Adding to what @earonesty said: Many functions in libraries (I am looking at you, requests) can raise a whole lot of different exceptions and these are often not documented. I often find myself using the REPL to try to replicate all possible circumstances that I can come up with, just to figure out what exceptions the function can raise.

This is fine for little hacky scripts or when working on scientific code or something. But it sucks when writing production code that needs to be reliable.

Also, @gvanrossum, I can come up with a few possible scenarios that could use this information that are not mandatory type checking. For example, a type checker could implement a function where you supply the type checker with the code base and a reference to a function, and the type checker then tells you all possible exceptions that could be raised by that function. Here it does not matter if an exception in the output is useful (e.g. something like a TimeoutException) or not (like a MemoryError) because this information is only presented to the programmer, so they can filter out the nonsense from the real information.

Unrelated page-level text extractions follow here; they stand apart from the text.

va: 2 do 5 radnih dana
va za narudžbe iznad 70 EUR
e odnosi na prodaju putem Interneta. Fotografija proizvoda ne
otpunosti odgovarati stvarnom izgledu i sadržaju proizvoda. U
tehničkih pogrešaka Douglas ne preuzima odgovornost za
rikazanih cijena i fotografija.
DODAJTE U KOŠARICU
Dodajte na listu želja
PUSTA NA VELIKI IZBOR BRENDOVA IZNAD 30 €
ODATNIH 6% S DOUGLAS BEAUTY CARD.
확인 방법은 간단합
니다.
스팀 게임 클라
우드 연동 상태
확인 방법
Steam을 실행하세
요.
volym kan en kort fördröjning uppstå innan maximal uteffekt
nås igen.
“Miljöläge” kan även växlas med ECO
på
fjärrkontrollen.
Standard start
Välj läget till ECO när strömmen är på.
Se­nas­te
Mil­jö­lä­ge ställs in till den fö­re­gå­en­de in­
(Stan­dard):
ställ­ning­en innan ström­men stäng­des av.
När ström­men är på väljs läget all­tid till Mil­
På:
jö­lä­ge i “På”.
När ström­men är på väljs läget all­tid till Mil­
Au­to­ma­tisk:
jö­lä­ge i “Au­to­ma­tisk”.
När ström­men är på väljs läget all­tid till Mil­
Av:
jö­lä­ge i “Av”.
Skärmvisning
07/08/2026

Also, adding optional type checking to a type checker does not hurt any user who does not want it, because they can just not enable it.

[juansedo]

Pylint provides an interesting solution for anyone that still requires the exception handling.

The missing-raises-doc is a pylint message for all no documented exception raised. It's a nice solution to catch exceptions using the linter.

[truh]

@juansedo does it check for functions that are raised indirectly, by a function used inside the function?

When a function raises an exception explicitly that's already pretty self documenting.